Transportation Security Administration (TSA)
Situation / Challenge
The Transportation Security Administration (TSA) is charged with securing our nation’s air transport system to ensure freedom of movement for its people and to enable commerce. Protecting this system means staying ahead of ever-evolving threats. The best way to maintain this strategic advantage is through risk-based security (RBS) – a threat assessment and management strategy designed to ensure both effective protection for the system and its users, and efficient operation for the agency.
TSA PreCheck is TSA’s answer to this challenge. It’s an enrollment-based, expedited security screening program that uses RBS to speed trusted travelers on their way through American airports. Travelers enrolled in TSA PreCheck can pass through airport security without having to remove their shoes, belts, light jackets, laptops or bagged liquids. Not only does TSA PreCheck make traveling more convenient and less stressful for enrollees, it helps TSA focus attention on passengers about whom less is known.
The agency initially rolled-out TSA PreCheck to frequent flyers from eleven participating airlines. With this model proven at over 119 airports across the U.S., and with plans to expand the program to hundreds more facilities, it was time to raise the program’s visibility to a whole new level – and dramatically increase paid enrollment. TSA turned to Sage to develop the brand positioning for the TSA PreCheck program and associated marketing and brand strategies that would drive awareness, consideration, enrollment and engagement of various government-to-consumer (G2C) target audiences, including a variety of traditional government-to-business (G2B) stakeholders.
Approach
We began the brand strategy process by examining current TSA PreCheck perceptions among key stakeholders like airlines, airports, the travel and tourism industry, and TSA employees themselves. Our research revealed distinctive opportunities to identify TSA PreCheck with a select set of rational and emotional appeals at the intersection of convenience and security – appeals that fit well with the moments of discovery, sharing and arrival that define travel. Our research also revealed that travelers view security screening as an interruption to their travel experience. Our creative challenge therefore would be to make screening both relevant and enabling to their entire travel experience, from pre-travel planning and commuting, through the airport and flight, and ultimately arrival – turning a place of “no” into a place of “yes.”

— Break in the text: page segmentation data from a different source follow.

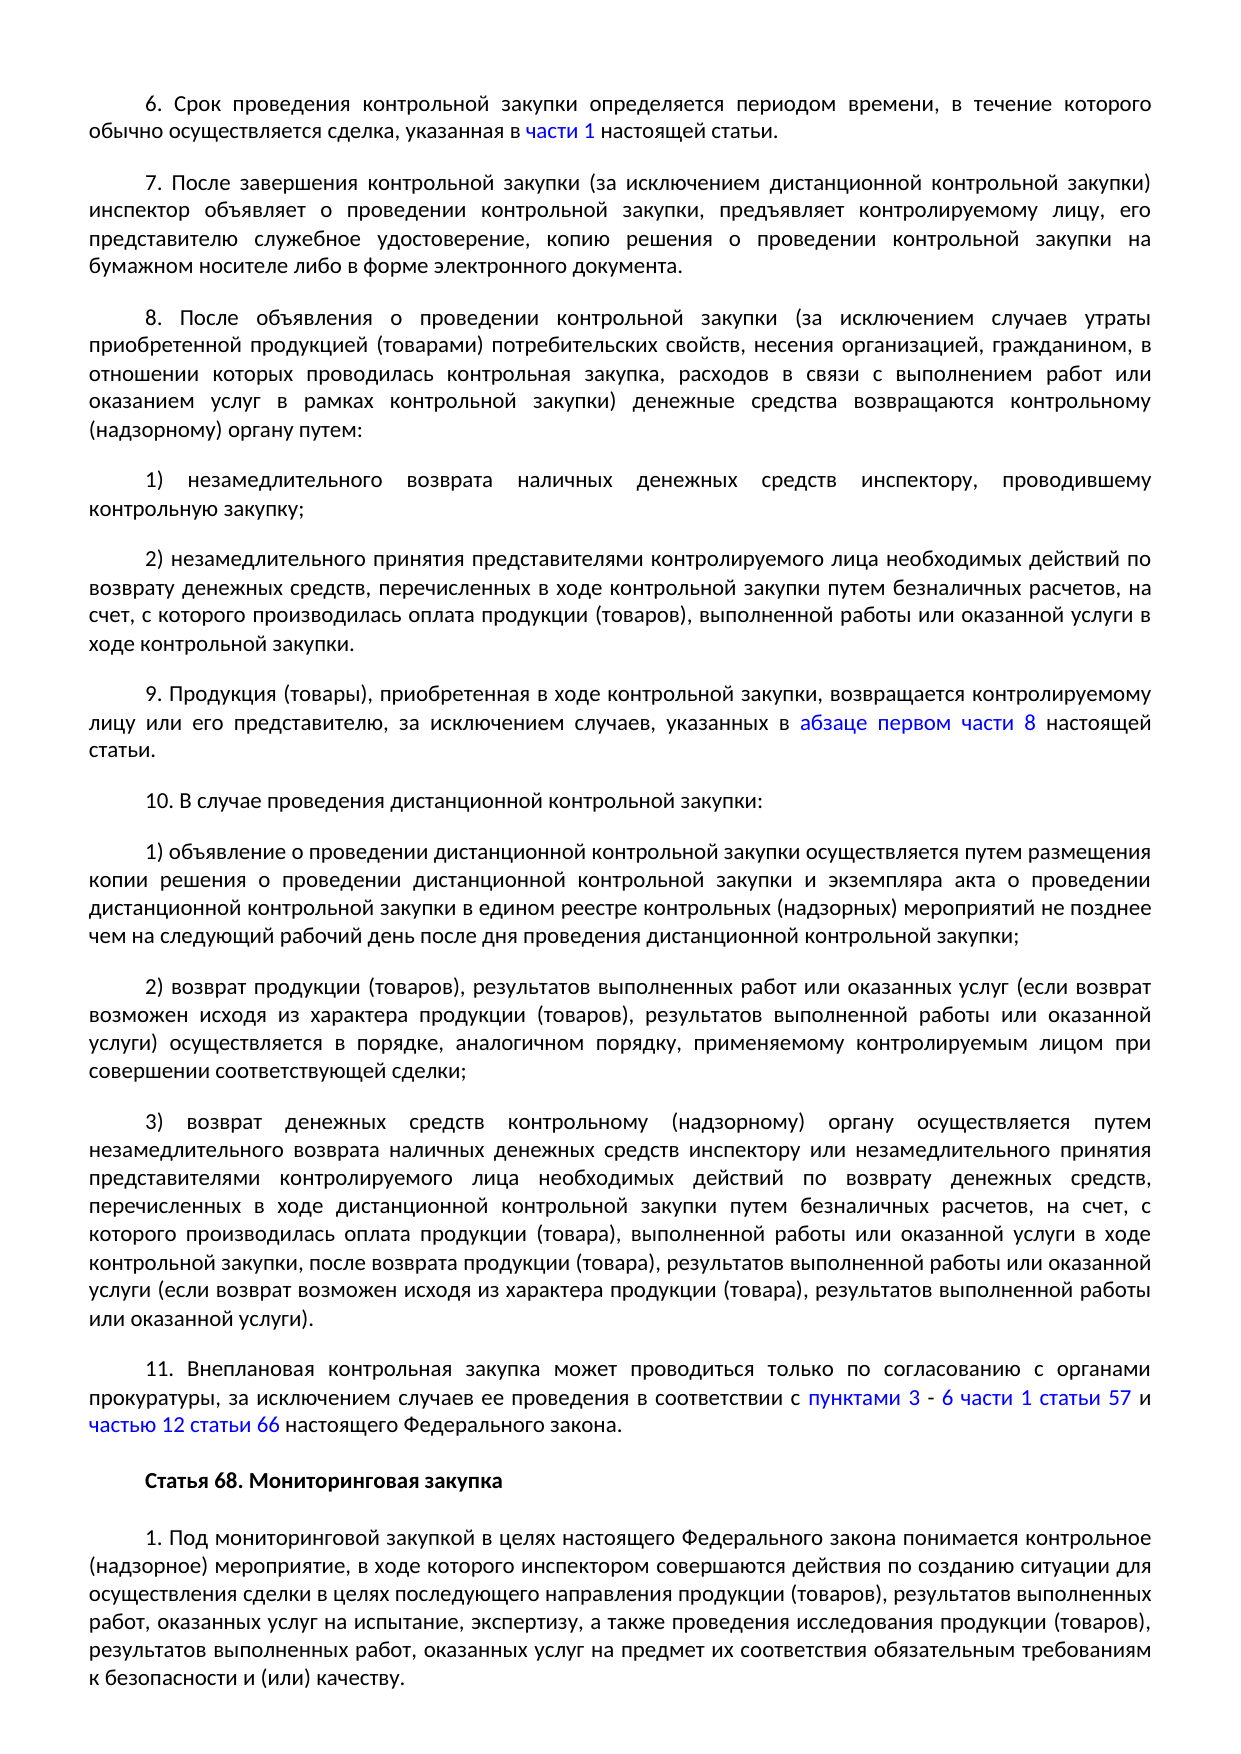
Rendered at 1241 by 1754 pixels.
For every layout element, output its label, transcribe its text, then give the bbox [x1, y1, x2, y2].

text 1) незамедлительного возврата наличных денежных средств инспектору, проводившему контрольную закупку; [89, 466, 1152, 522]
text 9. Продукция (товары), приобретенная в ходе контрольной закупки, возвращается контролируемому лицу или его представителю, за исключением случаев, указанных в абзаце первом части 8 настоящей статьи. [89, 679, 1152, 764]
text 8. После объявления о проведении контрольной закупки (за исключением случаев утраты приобретенной продукцией (товарами) потребительских свойств, несения организацией, гражданином, в отношении которых проводилась контрольная закупка, расходов в связи с выполнением работ или оказанием услуг в рамках контрольной закупки) денежные средства возвращаются контрольному (надзорному) органу путем: [89, 303, 1152, 443]
text 1) объявление о проведении дистанционной контрольной закупки осуществляется путем размещения копии решения о проведении дистанционной контрольной закупки и экземпляра акта о проведении дистанционной контрольной закупки в едином реестре контрольных (надзорных) мероприятий не позднее чем на следующий рабочий день после дня проведения дистанционной контрольной закупки; [89, 837, 1152, 949]
text 1. Под мониторинговой закупкой в целях настоящего Федерального закона понимается контрольное (надзорное) мероприятие, в ходе которого инспектором совершаются действия по созданию ситуации для осуществления сделки в целях последующего направления продукции (товаров), результатов выполненных работ, оказанных услуг на испытание, экспертизу, а также проведения исследования продукции (товаров), результатов выполненных работ, оказанных услуг на предмет их соответствия обязательным требованиям к безопасности и (или) качеству. [89, 1523, 1152, 1691]
text 10. В случае проведения дистанционной контрольной закупки: [89, 787, 1152, 814]
text 2) незамедлительного принятия представителями контролируемого лица необходимых действий по возврату денежных средств, перечисленных в ходе контрольной закупки путем безналичных расчетов, на счет, с которого производилась оплата продукции (товаров), выполненной работы или оказанной услуги в ходе контрольной закупки. [89, 544, 1152, 657]
text 3) возврат денежных средств контрольному (надзорному) органу осуществляется путем незамедлительного возврата наличных денежных средств инспектору или незамедлительного принятия представителями контролируемого лица необходимых действий по возврату денежных средств, перечисленных в ходе дистанционной контрольной закупки путем безналичных расчетов, на счет, с которого производилась оплата продукции (товара), выполненной работы или оказанной услуги в ходе контрольной закупки, после возврата продукции (товара), результатов выполненной работы или оказанной услуги (если возврат возможен исходя из характера продукции (товара), результатов выполненной работы или оказанной услуги). [89, 1107, 1152, 1332]
text 6. Срок проведения контрольной закупки определяется периодом времени, в течение которого обычно осуществляется сделка, указанная в части 1 настоящей статьи. [89, 89, 1152, 145]
text 7. После завершения контрольной закупки (за исключением дистанционной контрольной закупки) инспектор объявляет о проведении контрольной закупки, предъявляет контролируемому лицу, его представителю служебное удостоверение, копию решения о проведении контрольной закупки на бумажном носителе либо в форме электронного документа. [89, 168, 1152, 280]
title Статья 68. Мониторинговая закупка [89, 1467, 1152, 1495]
text 2) возврат продукции (товаров), результатов выполненных работ или оказанных услуг (если возврат возможен исходя из характера продукции (товаров), результатов выполненной работы или оказанной услуги) осуществляется в порядке, аналогичном порядку, применяемому контролируемым лицом при совершении соответствующей сделки; [89, 972, 1152, 1084]
text 11. Внеплановая контрольная закупка может проводиться только по согласованию с органами прокуратуры, за исключением случаев ее проведения в соответствии с пунктами 3 - 6 части 1 статьи 57 и частью 12 статьи 66 настоящего Федерального закона. [89, 1354, 1152, 1439]
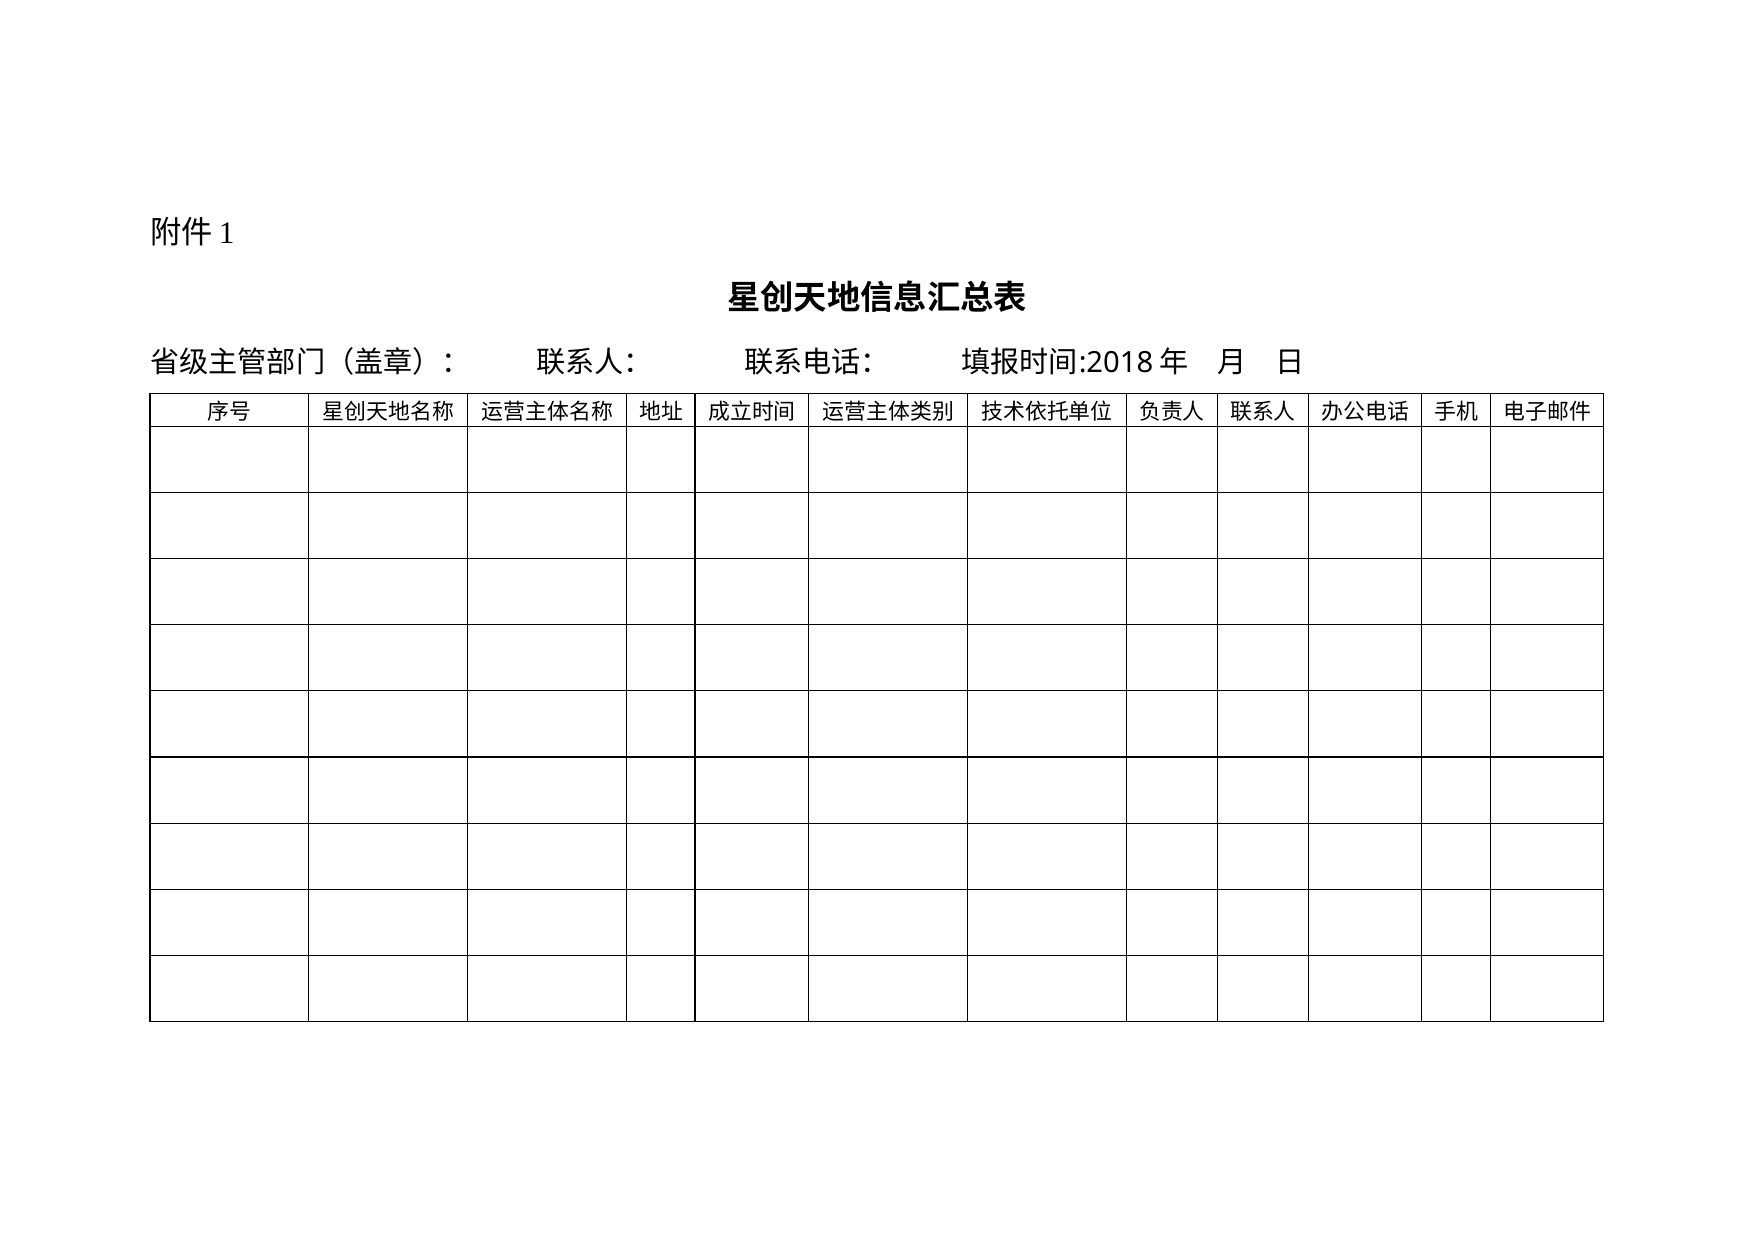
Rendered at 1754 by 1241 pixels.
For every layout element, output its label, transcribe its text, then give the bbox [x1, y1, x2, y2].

table_cell [468, 625, 626, 690]
table_cell [968, 956, 1126, 1021]
table_cell [1218, 691, 1308, 756]
table_cell [151, 956, 308, 1021]
table_header 负责人 [1127, 394, 1217, 426]
table_cell [627, 824, 694, 888]
table_cell [809, 427, 967, 492]
table_cell [1218, 824, 1308, 888]
table_cell [1218, 758, 1308, 822]
table_cell [696, 427, 808, 492]
table_cell [809, 625, 967, 690]
table_cell [468, 824, 626, 888]
table_cell [809, 559, 967, 624]
table_cell [627, 625, 694, 690]
table_header 运营主体名称 [468, 394, 626, 426]
table_cell [309, 956, 467, 1021]
table_cell [1309, 890, 1421, 954]
table_header 技术依托单位 [968, 394, 1126, 426]
table_cell [968, 427, 1126, 492]
table_cell [1422, 427, 1490, 492]
table_cell [1127, 890, 1217, 954]
table_cell [1309, 691, 1421, 756]
table_cell [1127, 956, 1217, 1021]
table_cell [1422, 758, 1490, 822]
table_cell [809, 890, 967, 954]
table_cell [627, 758, 694, 822]
table_cell [809, 493, 967, 558]
table_cell [468, 493, 626, 558]
table_cell [1218, 427, 1308, 492]
table_header 成立时间 [696, 394, 808, 426]
table_cell [1218, 890, 1308, 954]
table_header 手机 [1422, 394, 1490, 426]
table_cell [1422, 691, 1490, 756]
table_cell [1309, 493, 1421, 558]
table_cell [1309, 427, 1421, 492]
table_cell [1309, 559, 1421, 624]
table_cell [1491, 625, 1603, 690]
table_cell [1491, 691, 1603, 756]
table_cell [809, 956, 967, 1021]
table_cell [151, 427, 308, 492]
table_cell [1491, 559, 1603, 624]
table_cell [1491, 890, 1603, 954]
table_cell [309, 493, 467, 558]
table_cell [968, 758, 1126, 822]
table_header 地址 [627, 394, 694, 426]
table_cell [1127, 625, 1217, 690]
table_cell [627, 691, 694, 756]
table_cell [1127, 758, 1217, 822]
table_cell [1422, 890, 1490, 954]
table_cell [1309, 956, 1421, 1021]
table_cell [1127, 559, 1217, 624]
table_cell [1127, 427, 1217, 492]
table_cell [696, 559, 808, 624]
table_cell [468, 691, 626, 756]
table_cell [1218, 559, 1308, 624]
table_cell [696, 890, 808, 954]
table_cell [151, 890, 308, 954]
table_cell [468, 758, 626, 822]
table_cell [968, 625, 1126, 690]
table_header 序号 [151, 394, 308, 426]
table_cell [696, 824, 808, 888]
table_cell [809, 824, 967, 888]
table_cell [627, 427, 694, 492]
table_cell [627, 493, 694, 558]
table_cell [151, 758, 308, 822]
table_cell [151, 625, 308, 690]
table_cell [1218, 625, 1308, 690]
table_cell [1422, 625, 1490, 690]
table_cell [309, 625, 467, 690]
table_cell [627, 559, 694, 624]
table_cell [1491, 956, 1603, 1021]
table_cell [1491, 758, 1603, 822]
table_cell [1127, 691, 1217, 756]
table_cell [1422, 956, 1490, 1021]
table_cell [696, 758, 808, 822]
table_cell [696, 493, 808, 558]
table_cell [627, 956, 694, 1021]
table_cell [309, 559, 467, 624]
table_cell [1422, 559, 1490, 624]
text 省级主管部门（盖章）： 联系人： 联系电话： 填报时间:2018年 月 日 [150, 328, 1604, 393]
table_cell [1491, 824, 1603, 888]
table_header 运营主体类别 [809, 394, 967, 426]
table_cell [1218, 956, 1308, 1021]
table_cell [1422, 493, 1490, 558]
table_cell [468, 890, 626, 954]
table_cell [809, 758, 967, 822]
table_cell [968, 559, 1126, 624]
table_cell [309, 758, 467, 822]
table_header 星创天地名称 [309, 394, 467, 426]
table_cell [696, 956, 808, 1021]
table_cell [1127, 493, 1217, 558]
table_cell [809, 691, 967, 756]
table_cell [309, 890, 467, 954]
table_cell [1127, 824, 1217, 888]
table_cell [309, 691, 467, 756]
table_cell [1309, 758, 1421, 822]
table_cell [627, 890, 694, 954]
table_cell [968, 691, 1126, 756]
table_cell [696, 691, 808, 756]
table_cell [1491, 493, 1603, 558]
table_header 联系人 [1218, 394, 1308, 426]
table_cell [1218, 493, 1308, 558]
table_header 电子邮件 [1491, 394, 1603, 426]
table_cell [468, 559, 626, 624]
table_cell [309, 824, 467, 888]
table_cell [309, 427, 467, 492]
table_cell [1309, 824, 1421, 888]
table_cell [968, 493, 1126, 558]
table_cell [968, 824, 1126, 888]
table_cell [151, 691, 308, 756]
table_cell [468, 427, 626, 492]
table_cell [151, 493, 308, 558]
table_cell [468, 956, 626, 1021]
table_cell [1422, 824, 1490, 888]
table_cell [151, 559, 308, 624]
table_cell [1491, 427, 1603, 492]
text 星创天地信息汇总表 [150, 263, 1604, 328]
table_cell [696, 625, 808, 690]
table_header 办公电话 [1309, 394, 1421, 426]
text 附件1 [150, 198, 1604, 263]
table_cell [1309, 625, 1421, 690]
table_cell [151, 824, 308, 888]
table_cell [968, 890, 1126, 954]
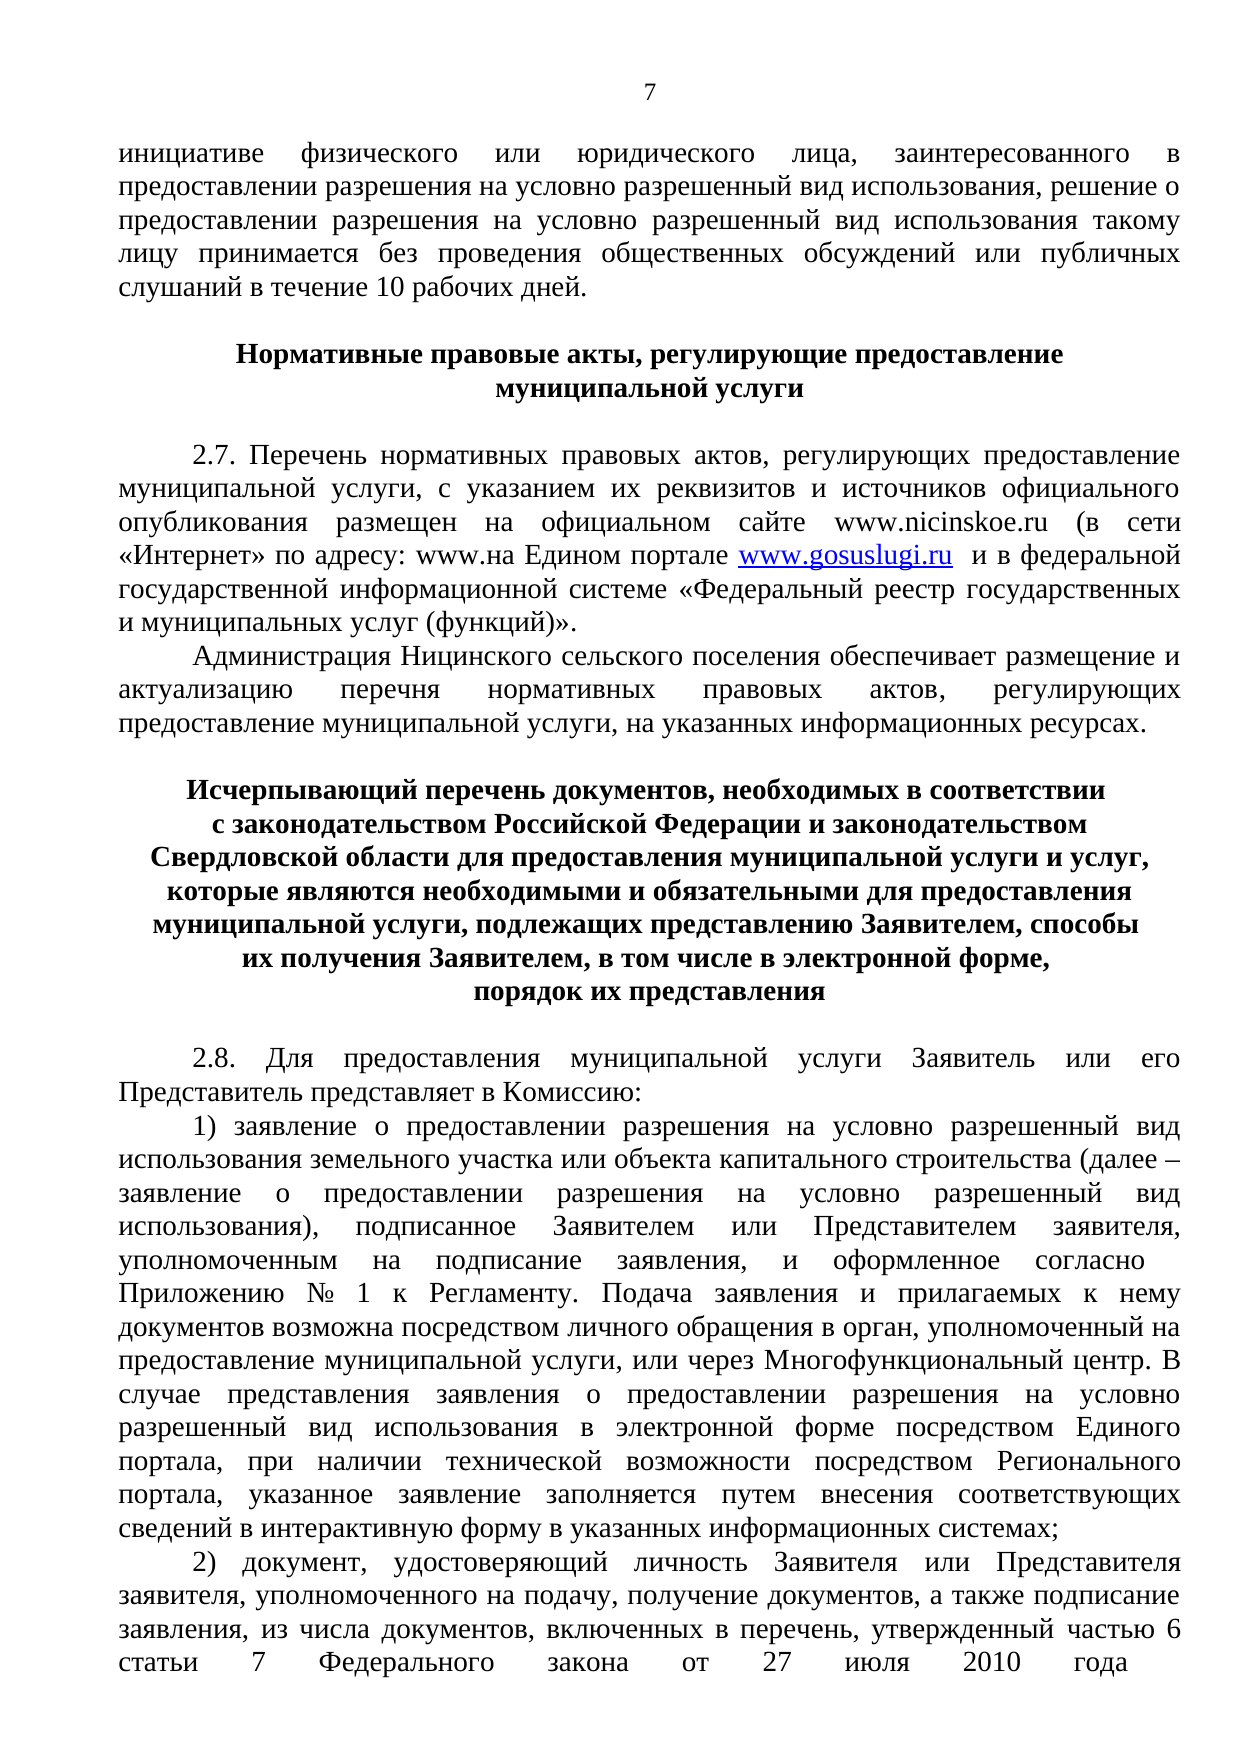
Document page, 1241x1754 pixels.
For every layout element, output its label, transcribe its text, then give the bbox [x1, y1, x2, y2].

We used these understandings and this rational-emotional framework to create an engaging campaign theme connecting the idea of smarter security with achieving key traveler goals. Sage’s “be there” campaign tapped into each traveler’s differing idea of what “destination” means: a successful business meeting; a gathering of friends and family; even summiting a mountain. Sage produced creative executions for all these scenarios, and applied our understanding of the total travel experience to identify the right media partners for this message and deliver it across that experience.
Results
As Sage compiles and analyzes data to track the early results of the TSA PreCheck, “be there” national advertising campaign, we define our greatest initial success by the eager adoption of the TSA PreCheck brand by aligned industry partners. Airlines, hotels, airports, port authorities, and other various travel and tourism organizations have begun to include TSA PreCheck, messages in communications to their stakeholders. Through partnership activation, TSA PreCheck, is achieving substantial brand exposure and awareness at no additional cost to the taxpayer.